# Data items:
=======

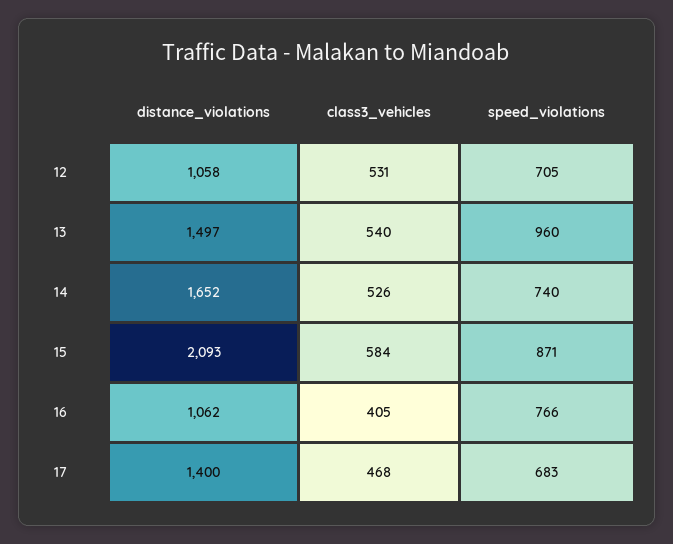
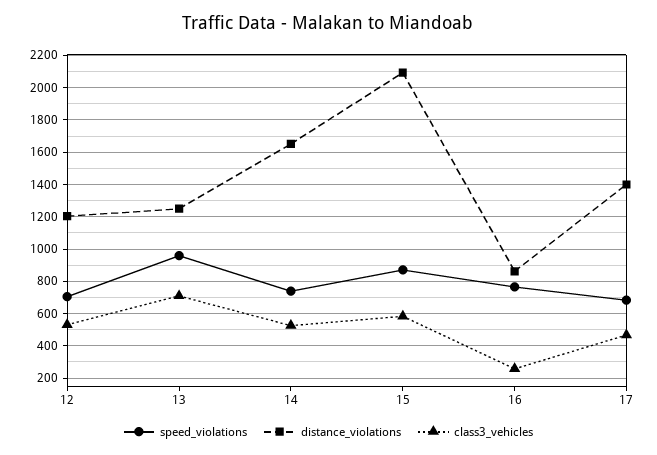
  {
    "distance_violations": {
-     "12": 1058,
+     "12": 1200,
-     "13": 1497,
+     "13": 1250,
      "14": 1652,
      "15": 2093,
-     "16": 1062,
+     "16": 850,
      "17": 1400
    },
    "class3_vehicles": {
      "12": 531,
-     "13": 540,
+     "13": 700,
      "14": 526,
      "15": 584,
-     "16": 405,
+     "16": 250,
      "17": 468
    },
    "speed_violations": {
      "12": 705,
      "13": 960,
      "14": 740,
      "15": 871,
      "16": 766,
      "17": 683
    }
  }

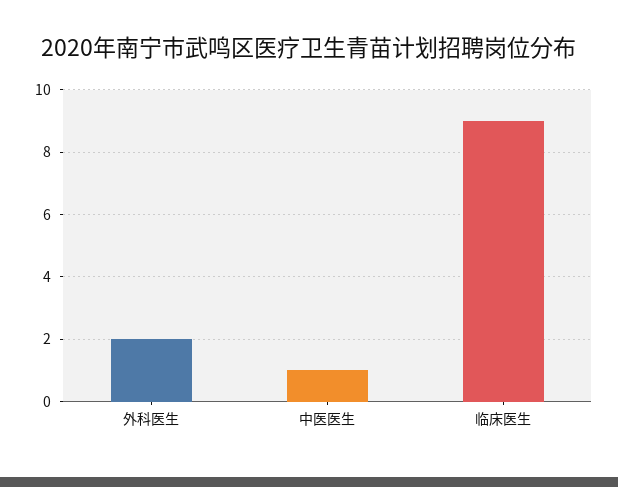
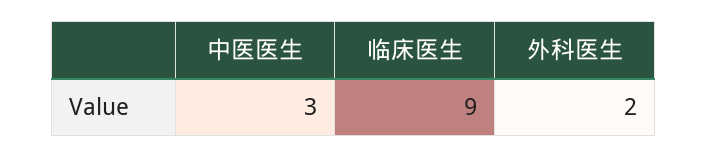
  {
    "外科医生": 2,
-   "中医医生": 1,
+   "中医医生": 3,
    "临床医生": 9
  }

=======

# TASK TO CARRY OUT:
Write the lines above out again exactly, excluding every picture.

# SOLUTION FOR THIS PROBLEM:
  {
    "distance_violations": {
-     "12": 1058,
+     "12": 1200,
-     "13": 1497,
+     "13": 1250,
      "14": 1652,
      "15": 2093,
-     "16": 1062,
+     "16": 850,
      "17": 1400
    },
    "class3_vehicles": {
      "12": 531,
-     "13": 540,
+     "13": 700,
      "14": 526,
      "15": 584,
-     "16": 405,
+     "16": 250,
      "17": 468
    },
    "speed_violations": {
      "12": 705,
      "13": 960,
      "14": 740,
      "15": 871,
      "16": 766,
      "17": 683
    }
  }

  {
    "外科医生": 2,
-   "中医医生": 1,
+   "中医医生": 3,
    "临床医生": 9
  }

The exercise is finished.